You know, I was thinking today: I'll be damned if this project makes me start playing again! Ha-ha, how funny would that be?

 

Kevin: A little off the subject but yesterday was a slight pain in the butt, the wiki sight evidently ran into a little bit of trouble and would not accept uploads...all this at the only time that I would been able to write. Ah well...OK, back to the dialog........

For a video game WoW is full of politics, especially in the guilds. In the guilds you have ranks and depending on the guild master (hereafter to be called GM for simplicity's sake) one can sit in the bottom of the guild for a long time before moving up the ladder. It really doesn't matter because ranking doesn't have any perks besides maybe the ability to get into the guild bank. I always found it funny that a toon can put something into the bank with very little problem but may need an officer of the guild to get anything out.

I have seen more than a few times, some poor guy or girl getting flamed in chat for one reason or another. Evidently, cyber bullying exists even in the fantasy realms of WoW. But the one thing is...If someone is really bothering you, you can actually do something about it, either duel the idiots or just simply change realms, granted that costs a few $$$ but not having to put up with idiots is priceless in my humble opinion. The dynamics of the game’s chat is an amazing thing in itself. I knew of a few people who had either a boyfriend or girlfriend that was strictly an online thing. They never really saw each other IRL but only saw each other’s toons. I personally hope that they have spoken on the phone because I would be extremely pisses if the person I thought was a girl online turned out to be some 40-something geek playing in his parent’s basement. (I however, play in my own home office and although I do have a female character, I DO NOT pander to the idea to even attempt to walk down that slippery and ICKY path.
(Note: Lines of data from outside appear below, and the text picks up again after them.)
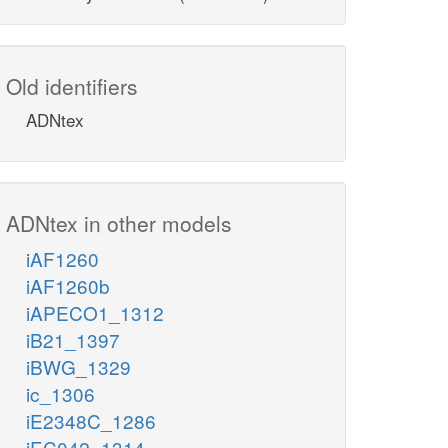
Old identifiers
ADNtex
ADNtex in other models
iAF1260
iAF1260b
iAPECO1_1312
iB21_1397
iBWG_1329
ic_1306
iE2348C_1286
iEC042_1314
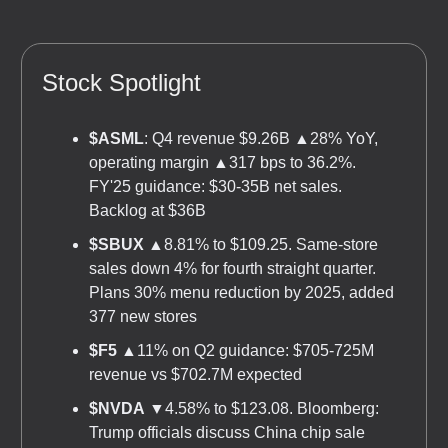
Stock Spotlight
$ASML
: Q4 revenue $9.26B ▲28% YoY,
operating margin ▲317 bps to 36.2%.
FY'25 guidance: $30-35B net sales.
Backlog at $36B
$SBUX
▲8.81% to $109.25. Same-store
sales down 4% for fourth straight quarter.
Plans 30% menu reduction by 2025, added
377 new stores
$F5
▲11% on Q2 guidance: $705-725M
revenue vs $702.7M expected
$NVDA
▼4.58% to $123.08. Bloomberg:
Trump officials discuss China chip sale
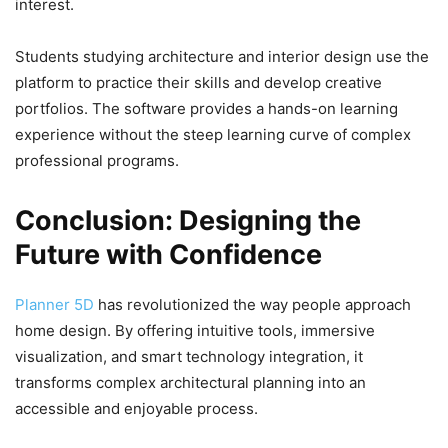
interest.
Students studying architecture and interior design use the
platform to practice their skills and develop creative
portfolios. The software provides a hands-on learning
experience without the steep learning curve of complex
professional programs.
Conclusion: Designing the
Future with Confidence
Planner 5D
has revolutionized the way people approach
home design. By offering intuitive tools, immersive
visualization, and smart technology integration, it
transforms complex architectural planning into an
accessible and enjoyable process.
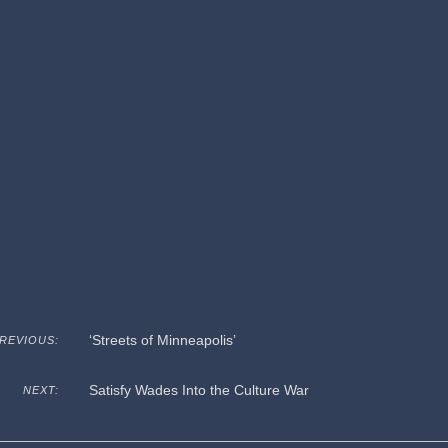
‘Streets of Minneapolis’
REVIOUS:
Satisfy Wades Into the Culture War
NEXT:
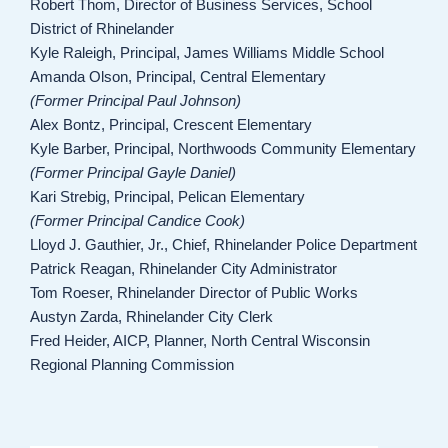
Robert Thom, Director of Business Services, School
District of Rhinelander
Kyle Raleigh, Principal, James Williams Middle School
Amanda Olson, Principal, Central Elementary
(Former Principal Paul Johnson)
Alex Bontz, Principal, Crescent Elementary
Kyle Barber, Principal, Northwoods Community Elementary
(Former Principal Gayle Daniel)
Kari Strebig, Principal, Pelican Elementary
(Former Principal Candice Cook)
Lloyd J. Gauthier, Jr., Chief, Rhinelander Police Department
Patrick Reagan, Rhinelander City Administrator
Tom Roeser, Rhinelander Director of Public Works
Austyn Zarda, Rhinelander City Clerk
Fred Heider, AICP, Planner, North Central Wisconsin
Regional Planning Commission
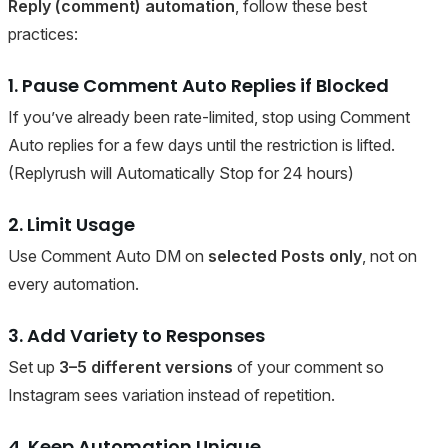
Reply (comment) automation
, follow these best
practices:
1. Pause Comment Auto Replies if Blocked
If you’ve already been rate-limited, stop using Comment
Auto replies for a few days until the restriction is lifted.
(Replyrush will Automatically Stop for 24 hours)
2. Limit Usage
Use Comment Auto DM on
selected Posts only
, not on
every automation.
3. Add Variety to Responses
Set up
3–5 different versions
of your comment so
Instagram sees variation instead of repetition.
4. Keep Automation Unique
And I have never thought about even trying to “pick up” an online “friend” with my luck it would be that guy that I just mentioned or worse, some teen punk looking for cheap thrills.
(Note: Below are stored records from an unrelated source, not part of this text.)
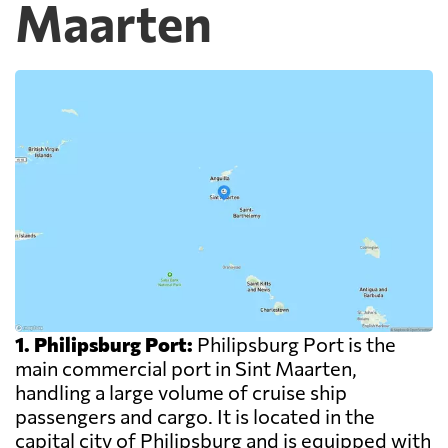
Maarten
1. Philipsburg Port:
Philipsburg Port is the
main commercial port in Sint Maarten,
handling a large volume of cruise ship
passengers and cargo. It is located in the
capital city of Philipsburg and is equipped with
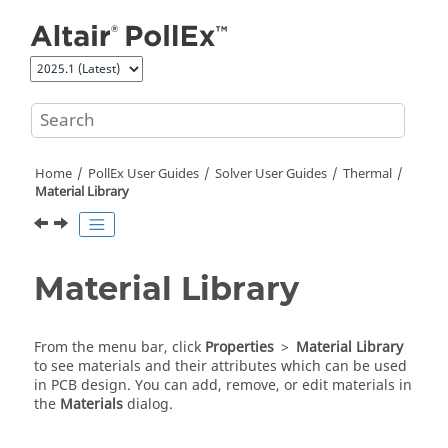
Jump to main content
Home
PollEx User Guides
Solver User Guides
Thermal
Material Library
Material Library
From the
menu bar
, click
Properties
>
Material Library
to see materials and their attributes which can be used
in PCB design. You can add, remove, or edit materials in
the
Materials
dialog.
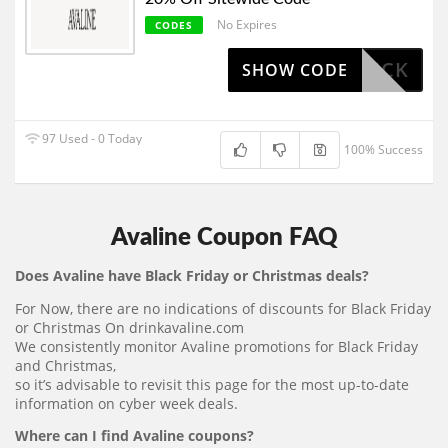
No Expires
CODES
LIPSTICK
SHOW CODE
97 Used - 0 Today
100% Success
Avaline Coupon FAQ
Does Avaline have Black Friday or Christmas deals?
For Now, there are no indications of discounts for Black Friday
or Christmas On drinkavaline.com
We consistently monitor Avaline promotions for Black Friday
and Christmas,
so it’s advisable to revisit this page for the most up-to-date
information on cyber week deals.
Where can I find Avaline coupons?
About my ex guild, the funny part about it was that they kicked out one of the two characters I had that were part of the guild, but left the other simply because I was concentrating on leveling it up more than the other. No big loss, any toon that was high enough to help me was usually busy in another part of the world and couldn’t get there to help me, so even though my character had a tabard, I can’t think of a time where I actually had someone of my guild assist me. I was basically a solo player.
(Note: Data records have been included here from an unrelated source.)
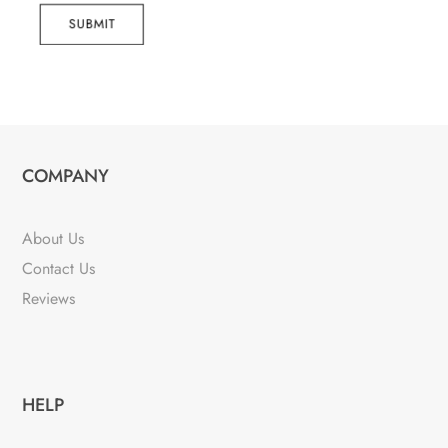
SUBMIT
COMPANY
About Us
Contact Us
Reviews
HELP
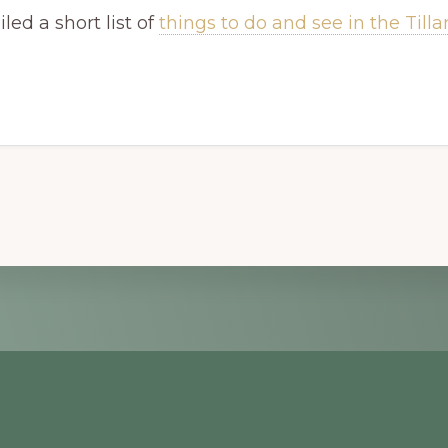
ed a short list of
things to do and see in the Til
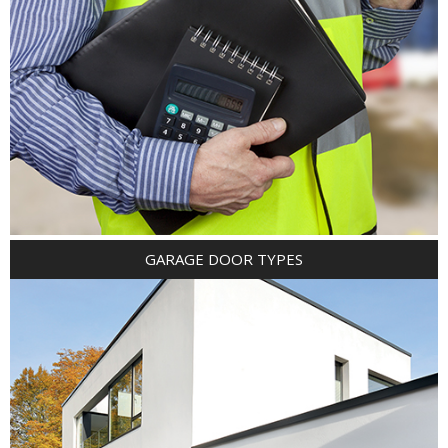
GARAGE DOOR TYPES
The funny thing about my playing WoW is that a good number of the students that I teach play and thought it was “very cool” that one of their teachers plays this same game. Lucky for them, we aren’t in the same realm, actually it is lucky for me, because they would probably wipe the floor with me. Then I would NEVER hear the end of it in class. That would not be a good thing.

 

Jillian: Oh my god I knew people like that! A girl I worked with met her fiancée on WOW. They were the couple who only related in game, though I'm sure phone calls were involved as well. I just wanted to throw that in there. And, I can only imagine how funny it would be losing a duel to one of your students. Ha-ha! Anyways... brb

 

Kevin: I will always claim student teacher relationship at that point.. Claiming something along the lines of, "Sorry, I can't duel you because since I am your teacher, I have to maintain an air of professionalism and I don't want you mad at me when I demolish you." Even though, let's be honest.. They would kick my butt.

This just continues to show the impact this game has had on our real world communication dynamics; the fact that my students think its cool that their teacher plays the same thing that they do, kind of making me look like a real person and not like an untouchable entity.  I even named my toon “Dateacher” to give them a clue to who was behind the opposite screen. 

When they found out that I played they were honestly surprised and dare I say even a little impressed.  Even now they talk to me about the game and ask about my toon and opinion on some aspect of the game.